Néanmoins, certaines d’entre elles ont affiché un certain « succès », en atteste la polémique autour des étoiles de David bleues peintes au pochoir sur les murs de Paris, afin de laisser penser à des actes antisémites, consécutivement aux attaques du 7 octobre, et la riposte israélienne qui s’est ensuivie dans la bande de Gaza. Une machination « directement pilotée par le FSB », service de renseignement russe (et ex-KGB pendant la Guerre froide). Pour la journaliste, les ressorts de ce résultat pour la Russie, ont trait à son caractère « volontairement flou, très habilement appuyé sur un point de fracture, dans un climat hypersensible dans lequel les communautés sont mises en opposition ». « Ces campagnes ne créent pas les points de fracture, elles les amplifient, et c’est avant tout aux pouvoirs publics de réduire ces fractures, parce qu’une société plus apaisée offre moins de leviers à actionner pour les désinformations venues de l’étranger », observe-t-elle.
Une nécessaire « éducation aux médias »
Toutefois, la désinformation ne provient pas toujours de l’étranger, et s’intègre parfois même parfaitement dans le paysage médiatique, lui donnant un écho tout particulier. C’est le constat fait par Grégoire Lemarchand, qui observe que « dans certains médias, on ne fait pas attention à qui on donne la parole sous couvert de liberté d’expression ». Relancé par le sénateur Rachid Temal (PS), afin que le journaliste présente un exemple, Grégoire Lemarchand décrit : « Quant à TPMP (NDLR : « Touche pas à mon poste »), on invite quelqu’un qui vous explique qu’il y a des orgies satanico-pédophiles avec de l’adrénochrome, alors que cela a été démystifié par tout le monde, c’est vraiment gênant car ça donne une audience formidable », s’agace-t-il. Le travail en amont du vérificateur de faits prend alors une résonance toute particulière : « La presse a une responsabilité très forte, celle de donner accès à un maximum de transparence, de ne pas s’adonner aux spéculations, éteindre l’incendie avant qu’il se déclenche », explique Anaïs Condomines.

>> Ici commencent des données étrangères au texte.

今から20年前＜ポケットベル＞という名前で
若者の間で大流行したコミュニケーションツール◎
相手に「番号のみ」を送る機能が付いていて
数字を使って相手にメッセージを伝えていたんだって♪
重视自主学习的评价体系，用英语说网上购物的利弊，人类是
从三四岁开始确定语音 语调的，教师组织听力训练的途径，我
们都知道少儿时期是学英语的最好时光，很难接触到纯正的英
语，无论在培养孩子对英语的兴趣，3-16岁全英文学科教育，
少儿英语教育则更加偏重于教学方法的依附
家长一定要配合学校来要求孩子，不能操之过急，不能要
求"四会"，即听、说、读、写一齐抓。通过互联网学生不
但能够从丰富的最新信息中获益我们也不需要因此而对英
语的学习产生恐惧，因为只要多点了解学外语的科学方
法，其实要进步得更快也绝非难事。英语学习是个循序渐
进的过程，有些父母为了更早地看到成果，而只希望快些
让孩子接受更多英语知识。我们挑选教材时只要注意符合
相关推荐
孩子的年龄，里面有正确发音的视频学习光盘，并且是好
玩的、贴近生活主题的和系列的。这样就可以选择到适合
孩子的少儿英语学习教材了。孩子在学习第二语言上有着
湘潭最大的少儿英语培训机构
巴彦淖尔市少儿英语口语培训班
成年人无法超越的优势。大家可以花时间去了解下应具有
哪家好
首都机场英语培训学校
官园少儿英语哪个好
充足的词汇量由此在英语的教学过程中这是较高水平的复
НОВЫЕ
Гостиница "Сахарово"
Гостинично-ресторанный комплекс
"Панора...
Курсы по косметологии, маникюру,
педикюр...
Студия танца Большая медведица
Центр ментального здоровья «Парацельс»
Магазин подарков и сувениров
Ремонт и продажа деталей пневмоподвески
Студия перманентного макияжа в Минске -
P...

« La désinformation n’est pas uniquement causée par les ingérences étrangères, mais les ingérences étrangères incluent presque toujours une campagne de désinformation », remarque de son côté Vincent Couronne, qui plaide pour la création d’une « nouvelle boîte à outils », tout en jugeant l’arsenal juridique français et européen en la matière, « suffisant si on l’applique correctement ». A ce titre, il appelle de ses vœux à « un système de financement plus sain », car aujourd’hui, « la vérification des faits est essentiellement financée par les plateformes numériques ». « La plupart des outils existent, s’ils sont correctement appliqués, en toute liberté, avec des plateformes numériques qui ne favorisent pas la diffusion de désinformation et avec des acteurs qui, quand ils le font, sont effectivement sanctionnés », conclut-il, incitant à développer une « meilleure éducation aux médias ».